Well, I admit that England has changed in my lifetime, and in my own experience. I recall that in 1976, on a visit to Oxford, we made a very mild American-Mexican dinner for my sister's neighbors. The ingredients other than meat, onions, and canned tomatoes had come with us on the train from London -- I mean, we understood that corn chips, canned tortillas, and red beans were unavailable in the whole of England except at one or 2 specialty shops in the Megalopolis. No fresh medium-hot or hot peppers appeared at any British markets, even in London. (I didn't have time to experiment with Asian markets and peppers of potentially toxic levels of heat.)
During that long stay in Europe, on the chance that I would have to produce exotic fare for Europeans, I always kept a container of chili powder in my toiletries case. It came in handy for this event. What I cooked was not at all highly spiced, but one neighbor chose to eat dinner before she left home. She very politely explained that she only wanted to see the food, but not to taste it. I had made the same meal for some Parisians earlier that year, and was received with greater curiosity.
Yes, the world is flatter than ever. But I suspect that a spiritual relative of that neighbor is writing for the Guardian.

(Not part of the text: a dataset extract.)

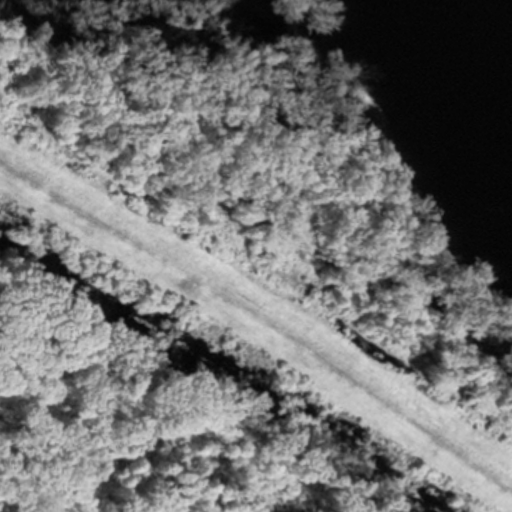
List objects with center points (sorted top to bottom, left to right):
road: (260, 324)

Note: The International Herald Trib had a totally business view of the new store, writing:
Analysts said the new London store would appeal to the rarefied breed of shoppers who currently buy organic produce at health-food stores, prepared products at a specialty store like Marks & Spencer, and paper goods and pantry staples at the local supermarket.

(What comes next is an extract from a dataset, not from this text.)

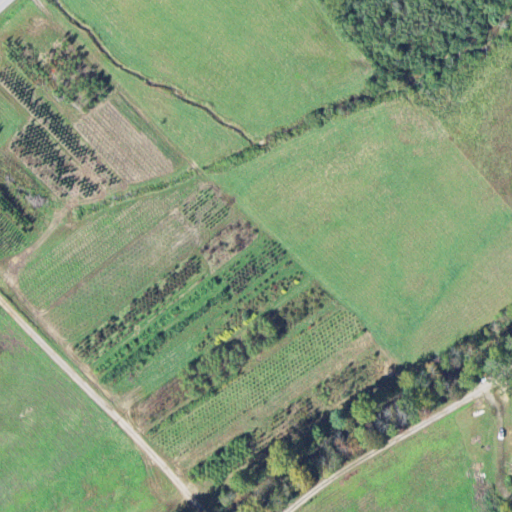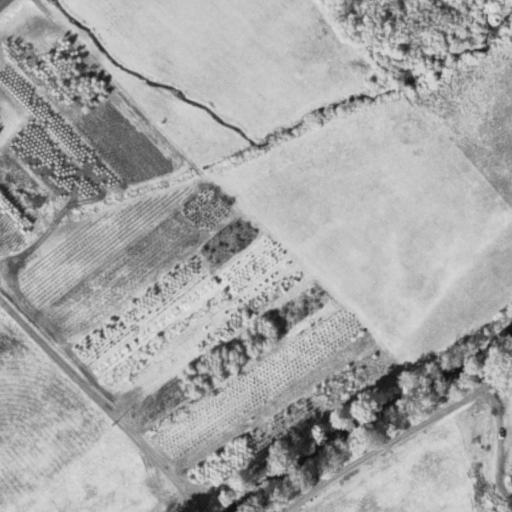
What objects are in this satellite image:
road: (2, 1)
river: (369, 414)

Mainstream shoppers are another matter, especially in traffic-choked London, where location and loyalty rule: Many shoppers rarely venture beyond the store nearest to their home, even when the experience is less than ideal. And Whole Foods in London will not offer parking, an amenity that Londoners say could make or break success.
Saturday, June 09, 2007
- THE ZEN OF FISH: The Story of Sushi, From Samurai to Supermarket by Trevor Corson and
- THE SUSHI ECONOMY: Globalization and the Making of a Modern Delicacy by Sasha Issenberg.
The first is by the author of The Secret Life of Lobsters, a favorite read of mine. The author has a website for the book, www.ZenOfFish.com And the book sounds as good as his first one. The second book also sounds like a winner. I just bought three new books so it will be a few weeks before I get to buy and read these. Meanwhile, I'll keep eating California rolls whose history is evidently covered in interesting details.
Thursday, June 07, 2007
At the 1999 international workshop on molecular and physical gastronomy, in the mist-shrouded mountain town of Erice, Sicily, the physicists Ugo and Beatrice Palma brought along oil freshly pressed from their own trees. Dr. Beauchamp tasted the oil and felt his throat burn, as did I and all the other attendees. But he was the only one who immediately thought of ibuprofen.
Then McGee reports on some research about what causes people to cough, and how the chemical responsible may prove incredibly valuable. Here are the amazing results:
“The moment I felt that burn from Ugo and Beatrice’s oil, I saw the whole picture in my head....There’s a natural analogue of ibuprofen in olive oil, and it could have anti-inflammatory properties, too.”
He, Dr. Breslin and several collaborators confirmed that the pungent substance in olive oil is a phenolic chemical, which they named oleocanthal. And they showed that oleocanthal is even more effective than ibuprofen at inhibiting enzymes in the body that create inflammation. “It took five years of spare-time unfunded research to prove it, but that was some of the best fun I’ve had doing science,” he said.
In their 2005 report to the journal Nature, the team noted that anti-inflammatory drugs like aspirin and ibuprofen appear to have long-term health benefits, including reduction in the risk of some forms of heart disease and cancer. They suggested that the oleocanthal in pungent olive oils might be one of the things that make traditional Mediterranean diets so healthful.